「三角点(地図作成などの基準点)に関する問い合わせが増えました。『三角点って何ですか』という一般的な質問から、当時(明治時代)の陸地測量部の役職名について調べたいなど、マニアックな問い合わせが増えているように感じます」
日本の地図を司る国土交通省国土地理院。
広報広聴室に尋ねると、この夏公開になった映画『点の記』の影響についてこんな答えが返ってきた。映画の原作は、史実を元にした新田次郎の同名の小説だ。

映画や小説の舞台となったのは富山県の剱岳。小説にあるとおり、山が険しすぎて当時は三角点の標石を運ぶことができず、つい最近まで三角点がないままだった。重さ63kgの標石が山頂に置かれたのは平成16年。映画に登場する柴崎測量官が頂に立ってから97年後に、やっと設置されたのである。


ところで、マニアックな話になるが、三角点の標石を上から見ると、「+」と「×」の2種類がある。どっちが普通かというと「+」の方で、剱岳に設置されたのも「+」。旧宮内省が皇室の土地を管理するために設置した「御料局三角点」を別にすると、「×」はかなり珍しい。ここである情報によると、静岡県の黒法師岳の山頂に、一等三角点としては日本で唯一かもしれない「×」があるという。ということで、実際に行ってみた。

実はこの山、登山道があるようなないような山。
いいかげんに歩いていたら途中で道を間違え、1時間ほどロス。山頂まで片道10時間かかったが、何とかたどり着き無事写真撮影成功。
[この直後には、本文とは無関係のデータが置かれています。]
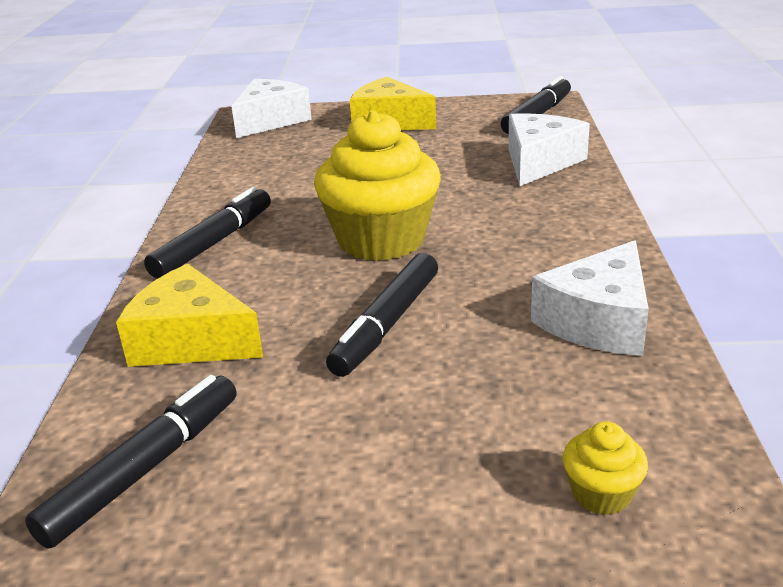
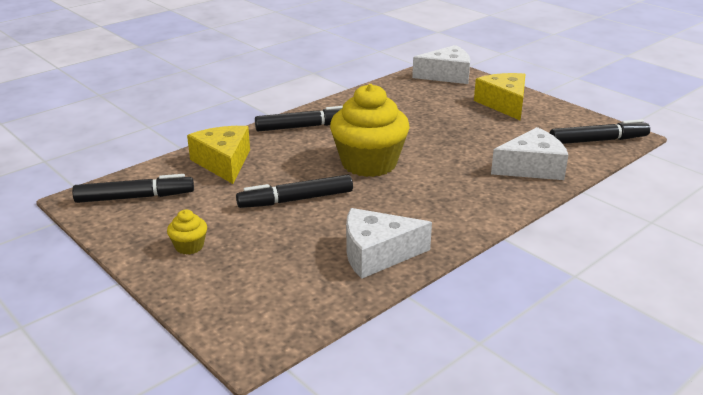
camera: 45 degrees right, 0 degrees up
yellow cupcake [563,421,648,515] -> yellow cupcake moved to [167,210,207,255]

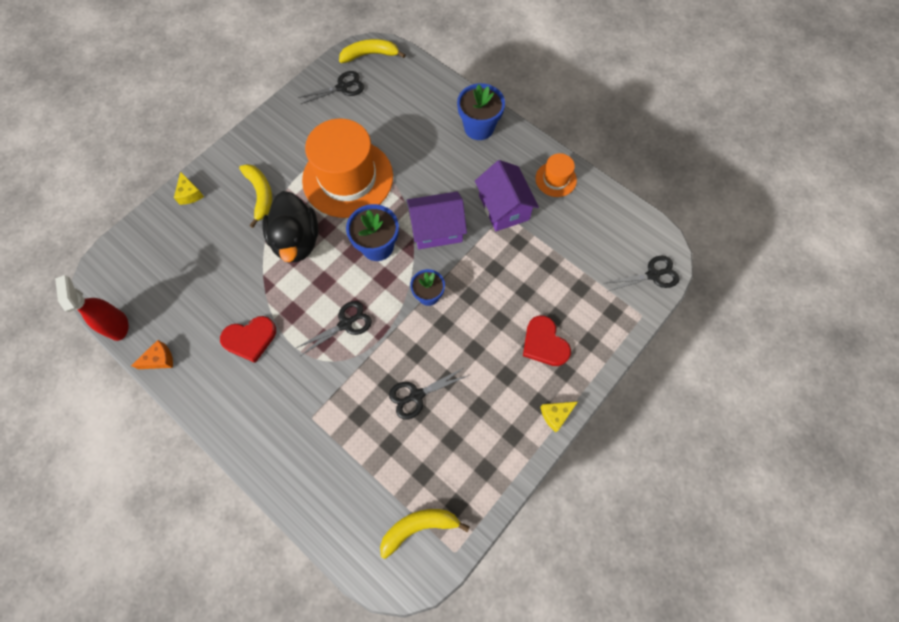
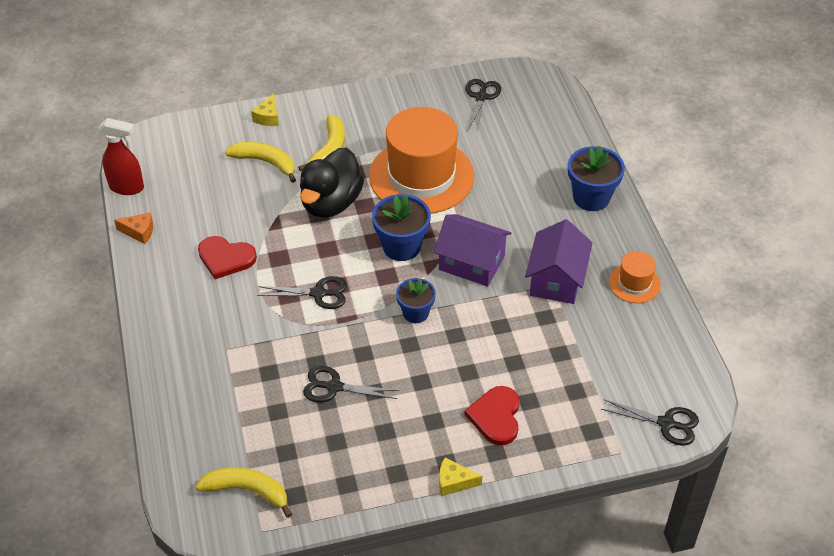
camera: 35 degrees right, 20 degrees down
red spray bottle [55,275,129,341] -> red spray bottle turned 90 degrees clockwise [98,118,144,195]
black scissors [298,71,364,104] -> black scissors turned 90 degrees counterclockwise [465,79,501,131]
yellow banana [339,39,405,63] -> yellow banana moved to [225,142,296,183]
さて、標石の「+」と「×」の違いは何なのか。何か意味があるに違いない。再び国土地理院に聞いた。
「特にないと思います」
えっ、そうなの。
苦労して写真撮ってきたんですが……ではどうして、黒法師岳は「×」なのか。石工さんが間違えたという巷の噂(?)は本当だったのか。
「明治時代、最初に設置した三角点の標石は現地調達でした。測量官が各々作製したわけで、材質や寸法が異なるものもありました。しかし、黒法師岳に設置された明治32年頃には『陸地測量標條例』も制定され、形状等も統一されていたものと思われます。(×印になったには)何らかの理由があったのでしょうが、特定は困難です」(国土地理院)

今回わかったのは残念ながらここまで。
剱岳のように、黒法師岳の三角点にも何かドラマが隠されているような気がするのだが……余談になるけれど、三角点はあくまで地図作成や各種測量のためにある。見通しが優先されるので、必ずしも山のてっぺんにあるとは限らない。山の高さと三角点の高さは違うことがあるから、注意しよう。

近年はGPSを使った「電子基準点」が全国各地に設置されているそうで、時々刻々の日本列島の地殻変動まで捉えているのだという。「点」の役割も、時代と共に変わってきたようです。